Setting small, achievable goals has kept Myers going. She started out “nice and slow,” as she put it. She developed a strict routine of running for 30 seconds, then walking for two minutes. She would repeat this routine for 15 minutes.
“The run/walk method was what got me through the first three years of races. It wasn’t until this spring that I was able to finally run an entire half-marathon without walking at all,” she said.
Myers also finds encouragement and support from Facebook friends and a Cowley County-based running group known as #storyofarunner. There is always someone in this Facebook group who is willing to run at least a few miles of a long run with Myers and others, which truly crushes the monotony of a long run.
It looks as if running does run in the family. Her daughter, Kayli, a freshman at Winfield High School, is active in sports and cross country. It wasn’t long before Kayli joined her mother along this running journey.
“She is MUCH faster than I am,” Myers said, “so I don’t like her to hold back and stay with me. She has run several of the races that I have, as well. She has run one of the half-marathons and did it for almost an hour faster than I did.”
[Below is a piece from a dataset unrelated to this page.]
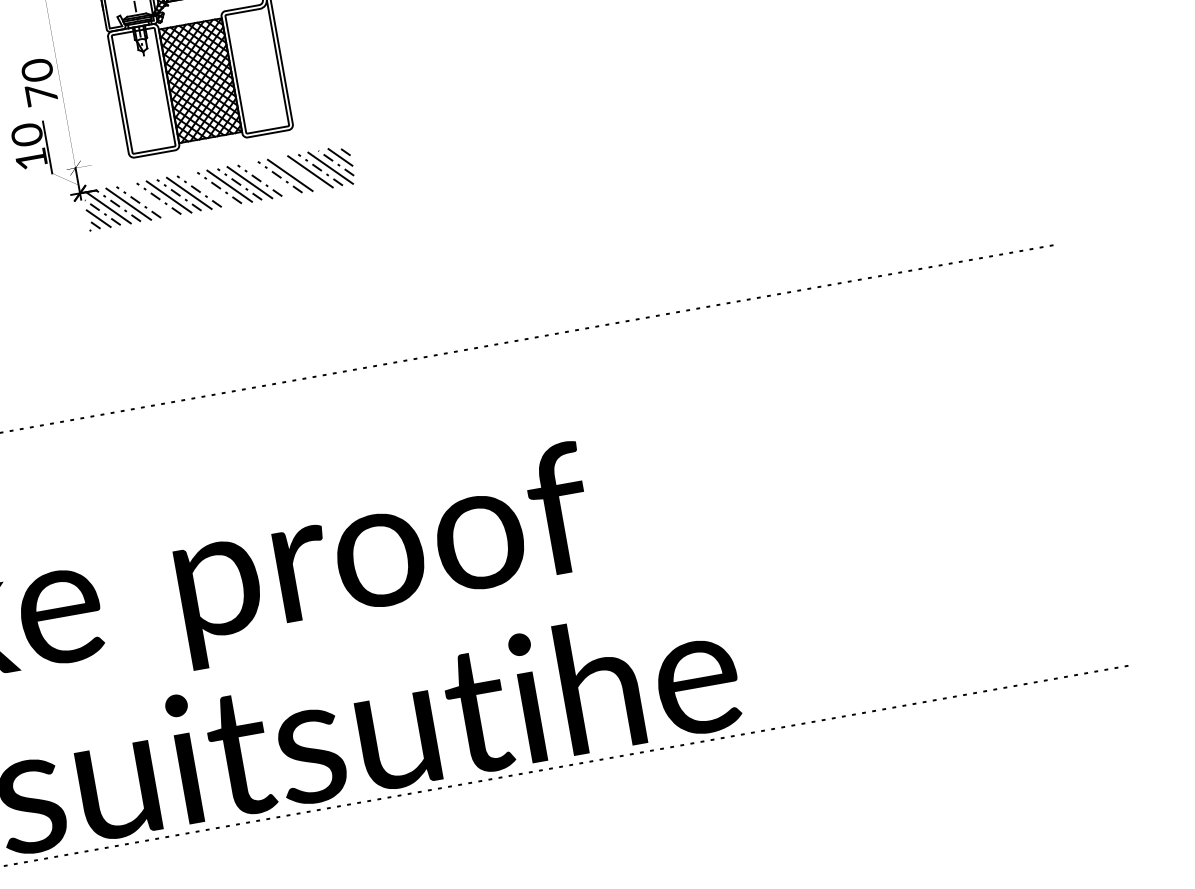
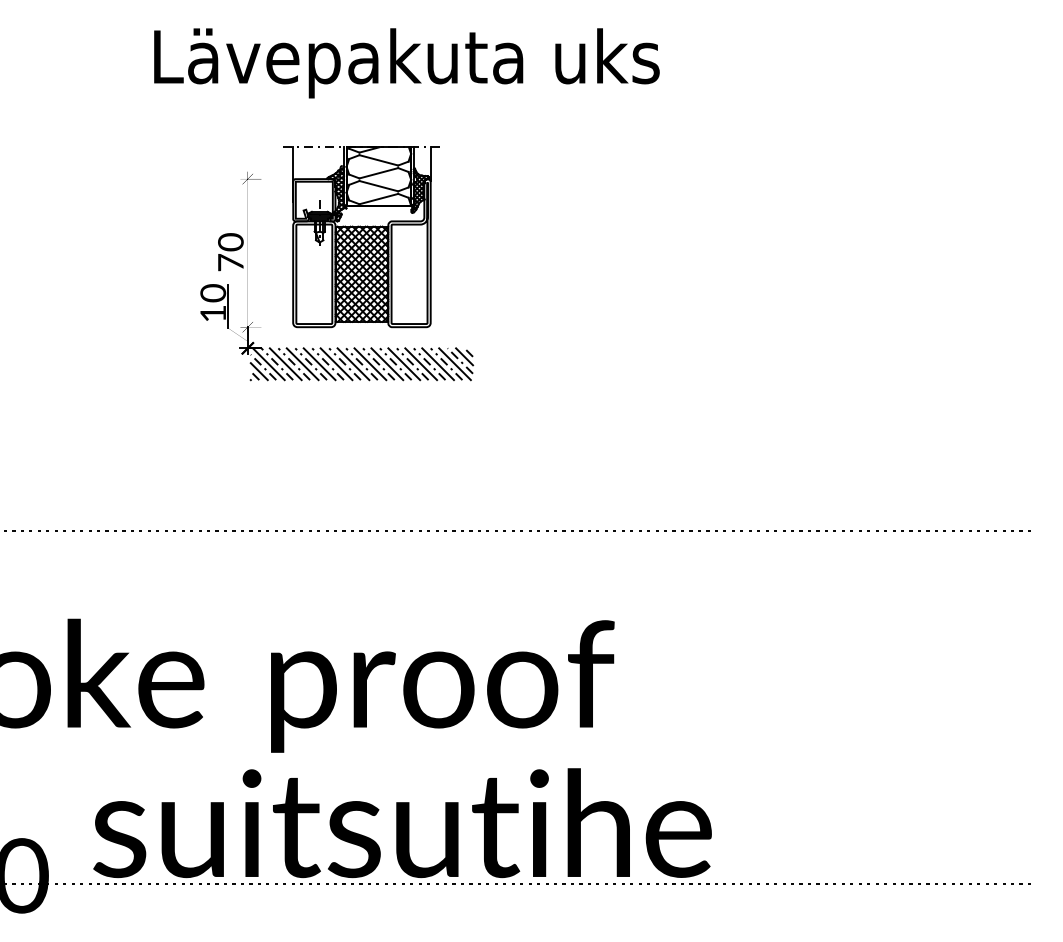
line: (300, 174) -> (429, 364), added
line: (270, 179) -> (404, 364), added
line: (209, 190) -> (353, 364), added
line: (148, 200) -> (302, 364), added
Myers has earned respect from friend, admirer and teacher/coach with Winfield Middle School, Michaela Gray. Gray used to watch Myers run in the school hallways when Myers waited for her daughter to finish practice. Myers didn’t know why for sure that Gray wanted to begin running with her, but at the end of a school year Gray asked to run together.
It seems that running can be contagious.
Though Myers can basically eat what she wants, she did say that her diet consists of a fasting plan usually between the hours of 11 a.m. to 7 p.m. She can eat lunch and supper with a small snack following school as well. Then she can fast from 7 p.m. to 11 a.m. the next day.
“So I fast for 16 hours a day. I also stopped drinking soda over a year ago,” she added. “Since starting this journey in late 2015, I have lost 80 pounds.”
Myers stated that running is about 9 5 percent mental. The body can do anything, she said, as long as anyone puts their mind to it.
For Myers, this running journey has been incredible. She wouldn’t necessarily call running “pleasurable,” but it is her special time.
“I enjoy my time running as I listen to show tunes and sing as I run. It is my time,” she said. “I really like doing it first thing in the morning before school. I feel more energized throughout the day if I begin my day with a run.”